Region: Soluble domain

Rationale: R21 is positively charged and surface exposed. Replacing arginine with lysine preserves positive charge while slightly reducing steric bulk and hydrogen bonding complexity. This could:

• improve folding efficiency,

• reduce dependence on DnaJ-mediated stabilization,

• and preserve electrostatic interactions.

Expected Effect

• Similar structure to WT

• Slightly improved folding robustness

• Minimal destabilization risk

Mutant 2 (Q68L)

Mutation: Glutamine 68 → Leucine

Region: Transmembrane region

Rationale: The transmembrane domain relies heavily on hydrophobic packing. Replacing polar glutamine with leucine increases hydrophobicity and may:

• improve membrane insertion,

• stabilize oligomer formation,

• enhance pore assembly.

Expected Effect

• Stronger membrane interaction

• Potentially faster lysis activity

• Improved membrane stability

Mutant 3 (T74I)

Mutation: Threonine 74 → Isoleucine

Region: Transmembrane region

Rationale: Threonine introduces polarity inside the membrane-spanning region. Isoleucine is strongly hydrophobic and helix-favoring. This mutation may:

• improve transmembrane helix stability,

• reduce misfolding,

• enhance pore formation.

Expected Effect

• Improved membrane integration

• Increased oligomer stability

• Faster bacterial lysis

Mutant 4 (P13A)

Mutation: Proline 13 → Alanine

Region: Soluble domain

Rationale: Proline residues can disrupt secondary structure because they introduce rigid kinks. Substituting alanine may:

• improve local α-helical propensity,

• facilitate autonomous folding,

• reduce chaperone dependence.

Expected Effect

• Improved folding kinetics

• Increased structural flexibility

• Reduced DnaJ requirement

Mutant 5 (Y26F)

Mutation: Tyrosine 26 → Phenylalanine

Region: Soluble domain

Rationale: Tyrosine and phenylalanine are structurally similar aromatic residues, but phenylalanine lacks the hydroxyl group. This conservative mutation may:

• reduce unnecessary hydrogen bonding,

• stabilize hydrophobic core interactions,

• preserve aromatic packing.

Expected Effect

• Increased hydrophobic stability

• Reduced aggregation risk

• Conserved protein function

Correlation Between Experimental Data and Computational Scores

The mutational analysis dataset showed partial agreement with the computational mutation scores. Conservative substitutions generally obtained favorable computational scores and often retained lysis activity experimentally, but, some mutations predicted computationally as neutral or favorable still caused experimental loss of function. This highlights an important limitation: language-model embeddings and structural prediction tools do not fully capture: (membrane dynamics, oligomerization, host interactions, or folding kinetics) Therefore, computational predictions should be viewed as prioritization tools rather than definitive evidence.

AF2-Multimer Analysis

Using ColabFold AlphaFold2 Multimer Notebook, the L-protein can be modeled as homooligomers, or co-folded with DnaJ.

Expected Observations

The transmembrane helices are predicted to assemble into oligomeric pore-like structures. Mutations such as Q68L and T74I may improve the helix packing, membrane stability and oligomer interactions.

When co-folded with DnaJ the soluble N-terminal domain likely mediates interaction,mutations like P13A and R21K may weaken chaperone dependence while preserving folding.

Example Multi-Mutation Designs

Triple Mutant A (P13A + R21K + Y26F)

Goal: Improve autonomous folding and reduce DnaJ interaction.

Triple Mutant B (Q68L + T74I + Y26F)

Goal: Enhance membrane insertion and pore formation.

Random Mutagenesis Approach

import random mutations P13A, R21K, Y26F, Q68L, T74I

Conclusion: This project demonstrates how computational protein design tools can guide engineering of phage lysis proteins to overcome bacterial resistance mechanisms.

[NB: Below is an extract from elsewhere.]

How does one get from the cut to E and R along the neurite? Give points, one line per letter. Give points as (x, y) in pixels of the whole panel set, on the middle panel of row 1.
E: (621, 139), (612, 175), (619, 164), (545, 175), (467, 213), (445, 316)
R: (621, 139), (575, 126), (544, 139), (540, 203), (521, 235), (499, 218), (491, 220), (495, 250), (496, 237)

The proposed mutants aim to stabilize the L-protein, also to improve membrane insertion, reduce DnaJ dependence, and increase lysis efficiency.

Among the proposed mutations: • P13A and R21K are promising for improving autonomous folding,

• while Q68L and T74I may strengthen membrane pore formation.

Future experimental validation using plaque assays, protein expression analysis, and AF2-Multimer structural modeling will be necessary to determine which mutants provide the greatest improvement in phage infectivity and therapeutic potential.